The argument to the base64_encode function is now the concat function, which joins together the values of the username and #password fields. The accountId parameter needs to be moved to the jobs section because the http.defaultOptions.params section does not support function calls (yet!). The type parameter was changed to a reference to the userType field (see example [EX111]).

When you handled the configuration parameters, turn the configuration into a template. Place the api section to a separate, individual api.json file:

{
    "baseUrl": "http://example.com/",
    "authentication": {
        "type": "login",
        "loginRequest": {
            "endpoint": "token",
            "headers": {
                "Authorization": {
                    "function": "base64_encode",
                    "args": [
                        {
                            "function": "concat",
                            "args": [
                                {
                                    "attr": "username"
                                },
                                ":",
                                {
                                    "attr": "#password"
                                }
                            ]
                        }
                    ]
                }
            }
        },
        "apiRequest": {
            "headers": {
                "X-Api-Auth": "auth.token"
            }
        }
    }
}

Once you make sure that the extractor works as it did before, remove the user provided values (username, #password, accountId, userType) from the config section, put it in a data section and add name and description to it.

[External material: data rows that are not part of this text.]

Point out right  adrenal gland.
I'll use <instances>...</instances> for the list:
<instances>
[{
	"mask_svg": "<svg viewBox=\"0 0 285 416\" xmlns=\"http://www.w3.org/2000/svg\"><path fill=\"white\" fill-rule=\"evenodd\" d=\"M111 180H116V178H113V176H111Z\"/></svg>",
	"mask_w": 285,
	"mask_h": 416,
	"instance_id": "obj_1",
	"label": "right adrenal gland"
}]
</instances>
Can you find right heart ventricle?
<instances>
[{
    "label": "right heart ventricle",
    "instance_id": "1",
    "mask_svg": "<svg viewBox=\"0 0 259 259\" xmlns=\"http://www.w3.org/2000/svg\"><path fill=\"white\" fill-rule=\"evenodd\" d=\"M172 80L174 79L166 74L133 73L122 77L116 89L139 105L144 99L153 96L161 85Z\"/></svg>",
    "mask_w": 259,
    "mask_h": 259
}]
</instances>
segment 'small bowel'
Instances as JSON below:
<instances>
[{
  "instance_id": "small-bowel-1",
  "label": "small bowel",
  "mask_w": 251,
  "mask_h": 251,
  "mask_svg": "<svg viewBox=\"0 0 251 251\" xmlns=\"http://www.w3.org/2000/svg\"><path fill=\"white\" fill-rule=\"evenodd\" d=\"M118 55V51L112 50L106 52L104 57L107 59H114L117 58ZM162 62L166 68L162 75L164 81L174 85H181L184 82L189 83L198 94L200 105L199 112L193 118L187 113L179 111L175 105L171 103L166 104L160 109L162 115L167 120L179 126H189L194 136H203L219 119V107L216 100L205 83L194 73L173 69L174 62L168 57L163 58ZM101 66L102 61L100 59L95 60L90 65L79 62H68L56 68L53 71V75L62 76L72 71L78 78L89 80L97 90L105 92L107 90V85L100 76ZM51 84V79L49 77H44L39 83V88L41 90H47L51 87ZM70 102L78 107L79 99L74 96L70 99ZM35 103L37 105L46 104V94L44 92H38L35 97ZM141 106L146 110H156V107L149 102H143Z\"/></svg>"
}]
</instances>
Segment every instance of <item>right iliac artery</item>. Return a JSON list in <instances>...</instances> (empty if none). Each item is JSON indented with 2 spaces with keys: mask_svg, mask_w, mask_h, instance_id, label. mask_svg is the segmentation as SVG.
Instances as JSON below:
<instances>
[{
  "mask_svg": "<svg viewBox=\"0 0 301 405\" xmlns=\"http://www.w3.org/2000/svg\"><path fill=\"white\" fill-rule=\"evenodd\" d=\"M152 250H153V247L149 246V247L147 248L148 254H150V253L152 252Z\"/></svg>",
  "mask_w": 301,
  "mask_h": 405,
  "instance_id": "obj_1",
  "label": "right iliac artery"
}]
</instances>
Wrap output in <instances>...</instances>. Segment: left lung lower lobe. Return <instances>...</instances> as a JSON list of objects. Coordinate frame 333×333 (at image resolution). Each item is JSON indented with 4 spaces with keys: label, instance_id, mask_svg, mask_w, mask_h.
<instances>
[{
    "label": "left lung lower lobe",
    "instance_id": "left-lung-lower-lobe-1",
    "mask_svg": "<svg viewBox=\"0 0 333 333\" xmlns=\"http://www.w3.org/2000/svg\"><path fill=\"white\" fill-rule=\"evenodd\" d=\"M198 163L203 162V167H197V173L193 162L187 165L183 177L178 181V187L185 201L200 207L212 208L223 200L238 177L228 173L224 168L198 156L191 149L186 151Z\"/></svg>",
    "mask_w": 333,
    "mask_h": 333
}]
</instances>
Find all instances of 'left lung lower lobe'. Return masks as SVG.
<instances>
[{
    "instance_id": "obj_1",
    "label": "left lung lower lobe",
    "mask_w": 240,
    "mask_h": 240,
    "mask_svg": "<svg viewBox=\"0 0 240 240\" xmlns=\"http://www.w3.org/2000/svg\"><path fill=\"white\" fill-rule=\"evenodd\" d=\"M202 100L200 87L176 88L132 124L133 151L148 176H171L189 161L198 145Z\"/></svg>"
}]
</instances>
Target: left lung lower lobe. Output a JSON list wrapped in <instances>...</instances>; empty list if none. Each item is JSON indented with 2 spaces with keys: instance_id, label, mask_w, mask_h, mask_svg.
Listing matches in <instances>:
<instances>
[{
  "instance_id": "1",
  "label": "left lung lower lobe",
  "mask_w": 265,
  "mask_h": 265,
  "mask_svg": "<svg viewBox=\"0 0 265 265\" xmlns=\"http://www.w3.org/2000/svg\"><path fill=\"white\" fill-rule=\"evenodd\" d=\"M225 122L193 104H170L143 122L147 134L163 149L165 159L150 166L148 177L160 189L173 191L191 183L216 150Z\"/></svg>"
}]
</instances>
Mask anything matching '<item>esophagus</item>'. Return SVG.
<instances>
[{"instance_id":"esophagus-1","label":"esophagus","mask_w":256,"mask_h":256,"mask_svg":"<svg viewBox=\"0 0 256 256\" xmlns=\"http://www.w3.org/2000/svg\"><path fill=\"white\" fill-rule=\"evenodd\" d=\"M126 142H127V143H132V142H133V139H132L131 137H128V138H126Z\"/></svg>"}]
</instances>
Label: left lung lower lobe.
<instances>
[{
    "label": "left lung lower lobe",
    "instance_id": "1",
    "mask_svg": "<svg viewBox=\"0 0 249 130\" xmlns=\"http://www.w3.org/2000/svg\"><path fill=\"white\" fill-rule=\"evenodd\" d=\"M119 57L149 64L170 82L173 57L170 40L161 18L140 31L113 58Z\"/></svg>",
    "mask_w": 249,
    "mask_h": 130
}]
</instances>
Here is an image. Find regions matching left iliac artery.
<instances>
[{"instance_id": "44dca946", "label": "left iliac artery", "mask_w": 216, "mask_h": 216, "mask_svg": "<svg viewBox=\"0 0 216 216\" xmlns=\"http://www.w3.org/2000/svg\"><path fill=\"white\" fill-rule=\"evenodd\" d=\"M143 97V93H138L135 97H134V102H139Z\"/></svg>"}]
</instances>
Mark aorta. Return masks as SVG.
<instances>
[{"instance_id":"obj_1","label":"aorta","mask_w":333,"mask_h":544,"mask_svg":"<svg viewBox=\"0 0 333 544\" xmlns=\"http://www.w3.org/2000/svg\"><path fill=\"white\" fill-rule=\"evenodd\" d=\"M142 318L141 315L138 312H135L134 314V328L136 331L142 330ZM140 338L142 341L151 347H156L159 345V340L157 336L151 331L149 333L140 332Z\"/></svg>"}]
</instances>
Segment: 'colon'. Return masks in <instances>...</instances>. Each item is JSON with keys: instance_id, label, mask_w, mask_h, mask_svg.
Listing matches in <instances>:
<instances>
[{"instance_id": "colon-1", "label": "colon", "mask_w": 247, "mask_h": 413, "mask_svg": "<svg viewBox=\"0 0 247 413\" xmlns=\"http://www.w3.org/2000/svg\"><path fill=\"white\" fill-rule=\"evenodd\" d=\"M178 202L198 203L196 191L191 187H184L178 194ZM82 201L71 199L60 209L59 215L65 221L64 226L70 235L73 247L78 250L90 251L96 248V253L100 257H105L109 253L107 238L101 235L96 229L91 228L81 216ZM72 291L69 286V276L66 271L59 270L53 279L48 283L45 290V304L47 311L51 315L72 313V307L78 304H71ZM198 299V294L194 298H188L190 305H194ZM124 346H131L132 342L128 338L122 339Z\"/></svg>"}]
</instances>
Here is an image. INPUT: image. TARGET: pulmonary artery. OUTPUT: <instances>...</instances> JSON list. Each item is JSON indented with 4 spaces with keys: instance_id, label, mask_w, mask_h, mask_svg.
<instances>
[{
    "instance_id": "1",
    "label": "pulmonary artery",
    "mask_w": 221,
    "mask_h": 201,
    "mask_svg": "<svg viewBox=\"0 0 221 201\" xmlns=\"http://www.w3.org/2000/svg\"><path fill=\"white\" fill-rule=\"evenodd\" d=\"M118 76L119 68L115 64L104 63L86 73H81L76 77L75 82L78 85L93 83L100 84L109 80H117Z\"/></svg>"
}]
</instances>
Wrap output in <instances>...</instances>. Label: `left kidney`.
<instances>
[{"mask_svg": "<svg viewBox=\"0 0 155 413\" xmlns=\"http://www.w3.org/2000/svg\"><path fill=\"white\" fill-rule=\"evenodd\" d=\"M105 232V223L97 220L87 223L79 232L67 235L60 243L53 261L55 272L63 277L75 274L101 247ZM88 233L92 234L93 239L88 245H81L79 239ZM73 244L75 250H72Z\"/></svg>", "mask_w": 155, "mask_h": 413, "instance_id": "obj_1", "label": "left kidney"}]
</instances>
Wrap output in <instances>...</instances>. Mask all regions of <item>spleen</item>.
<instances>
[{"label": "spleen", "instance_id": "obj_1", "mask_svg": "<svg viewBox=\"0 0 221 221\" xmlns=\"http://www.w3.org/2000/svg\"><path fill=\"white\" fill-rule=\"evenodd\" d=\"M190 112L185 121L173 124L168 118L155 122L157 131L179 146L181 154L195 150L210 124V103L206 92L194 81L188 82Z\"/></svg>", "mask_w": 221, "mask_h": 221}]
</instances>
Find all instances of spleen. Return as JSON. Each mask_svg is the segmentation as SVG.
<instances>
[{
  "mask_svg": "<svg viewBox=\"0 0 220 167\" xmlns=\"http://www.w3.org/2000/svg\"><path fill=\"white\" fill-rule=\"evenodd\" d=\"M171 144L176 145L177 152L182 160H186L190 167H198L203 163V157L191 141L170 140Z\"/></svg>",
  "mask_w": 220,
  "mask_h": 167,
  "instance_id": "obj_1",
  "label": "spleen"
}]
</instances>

Save the file into a separate template.json file. The template file therefore contains name, description and data nodes.

{
    "name": "Basic",
    "description": "Basic incremental template",
    "data": {
        "incrementalOutput": true,
        "jobs": [
            {
                "endpoint": "users",
                "dataType": "users",
                "params": {
                    "accountId": {
                        "attr": "accountId"
                    },
                    "type": {
                        "attr": "userType"
                    }
                }
            },
            {
                "endpoint": "orders",
                "dataType": "orders",
                "params": {
                    "accountId": {
                        "attr": "accountId"
                    }
                }
            }
        ]
    }
}

Create as many template.json files as you wish. However, all of them need to share the same api.json configuration. When you want to publish your component, attach the api.json and all template.json files.